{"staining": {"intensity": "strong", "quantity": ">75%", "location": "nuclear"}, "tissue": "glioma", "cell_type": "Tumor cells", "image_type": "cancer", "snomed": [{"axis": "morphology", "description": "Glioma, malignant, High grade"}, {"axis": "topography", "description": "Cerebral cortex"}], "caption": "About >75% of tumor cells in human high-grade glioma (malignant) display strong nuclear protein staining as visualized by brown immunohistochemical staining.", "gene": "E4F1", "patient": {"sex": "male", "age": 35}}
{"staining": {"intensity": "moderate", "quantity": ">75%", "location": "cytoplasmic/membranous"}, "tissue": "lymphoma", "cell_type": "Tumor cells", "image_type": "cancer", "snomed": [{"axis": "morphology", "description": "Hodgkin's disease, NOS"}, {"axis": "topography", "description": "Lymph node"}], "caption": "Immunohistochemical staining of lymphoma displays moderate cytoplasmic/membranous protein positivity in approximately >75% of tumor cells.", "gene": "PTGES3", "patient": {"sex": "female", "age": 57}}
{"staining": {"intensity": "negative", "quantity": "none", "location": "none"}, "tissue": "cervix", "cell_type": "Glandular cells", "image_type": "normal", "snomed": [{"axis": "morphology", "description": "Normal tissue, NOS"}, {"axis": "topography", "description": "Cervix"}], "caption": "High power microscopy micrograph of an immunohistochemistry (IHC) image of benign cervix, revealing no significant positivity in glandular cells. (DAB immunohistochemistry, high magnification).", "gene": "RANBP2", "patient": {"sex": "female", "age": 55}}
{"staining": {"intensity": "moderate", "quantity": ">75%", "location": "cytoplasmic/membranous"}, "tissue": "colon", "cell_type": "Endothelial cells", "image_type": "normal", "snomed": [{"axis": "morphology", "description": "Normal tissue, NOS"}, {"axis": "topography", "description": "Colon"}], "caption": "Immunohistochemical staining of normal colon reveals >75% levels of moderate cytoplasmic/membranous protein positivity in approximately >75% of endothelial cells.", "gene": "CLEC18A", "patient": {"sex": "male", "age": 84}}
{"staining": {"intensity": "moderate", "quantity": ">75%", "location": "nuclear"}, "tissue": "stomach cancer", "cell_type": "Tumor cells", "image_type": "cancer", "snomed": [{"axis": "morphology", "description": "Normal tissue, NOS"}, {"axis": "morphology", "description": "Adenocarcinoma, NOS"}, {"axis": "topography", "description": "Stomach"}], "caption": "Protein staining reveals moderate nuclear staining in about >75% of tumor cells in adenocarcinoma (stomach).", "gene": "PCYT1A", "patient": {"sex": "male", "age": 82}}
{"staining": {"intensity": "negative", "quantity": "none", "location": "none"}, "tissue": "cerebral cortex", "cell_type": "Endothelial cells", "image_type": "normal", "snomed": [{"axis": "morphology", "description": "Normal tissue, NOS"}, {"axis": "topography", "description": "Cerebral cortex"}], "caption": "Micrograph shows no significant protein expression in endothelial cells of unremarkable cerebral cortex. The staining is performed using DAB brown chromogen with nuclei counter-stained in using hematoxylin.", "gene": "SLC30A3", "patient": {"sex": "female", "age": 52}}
■ ■ ■ ■ ■ ■ ■
▸ **Work request**: Only the lines from the start of the material through the line containing "staining of normal" should be repeated, and they should be repeated exactly.

▸ **Answer space**:
{"staining": {"intensity": "strong", "quantity": ">75%", "location": "nuclear"}, "tissue": "glioma", "cell_type": "Tumor cells", "image_type": "cancer", "snomed": [{"axis": "morphology", "description": "Glioma, malignant, High grade"}, {"axis": "topography", "description": "Cerebral cortex"}], "caption": "About >75% of tumor cells in human high-grade glioma (malignant) display strong nuclear protein staining as visualized by brown immunohistochemical staining.", "gene": "E4F1", "patient": {"sex": "male", "age": 35}}
{"staining": {"intensity": "moderate", "quantity": ">75%", "location": "cytoplasmic/membranous"}, "tissue": "lymphoma", "cell_type": "Tumor cells", "image_type": "cancer", "snomed": [{"axis": "morphology", "description": "Hodgkin's disease, NOS"}, {"axis": "topography", "description": "Lymph node"}], "caption": "Immunohistochemical staining of lymphoma displays moderate cytoplasmic/membranous protein positivity in approximately >75% of tumor cells.", "gene": "PTGES3", "patient": {"sex": "female", "age": 57}}
{"staining": {"intensity": "negative", "quantity": "none", "location": "none"}, "tissue": "cervix", "cell_type": "Glandular cells", "image_type": "normal", "snomed": [{"axis": "morphology", "description": "Normal tissue, NOS"}, {"axis": "topography", "description": "Cervix"}], "caption": "High power microscopy micrograph of an immunohistochemistry (IHC) image of benign cervix, revealing no significant positivity in glandular cells. (DAB immunohistochemistry, high magnification).", "gene": "RANBP2", "patient": {"sex": "female", "age": 55}}
{"staining": {"intensity": "moderate", "quantity": ">75%", "location": "cytoplasmic/membranous"}, "tissue": "colon", "cell_type": "Endothelial cells", "image_type": "normal", "snomed": [{"axis": "morphology", "description": "Normal tissue, NOS"}, {"axis": "topography", "description": "Colon"}], "caption": "Immunohistochemical staining of normal colon reveals >75% levels of moderate cytoplasmic/membranous protein positivity in approximately >75% of endothelial cells.", "gene": "CLEC18A", "patient": {"sex": "male", "age": 84}}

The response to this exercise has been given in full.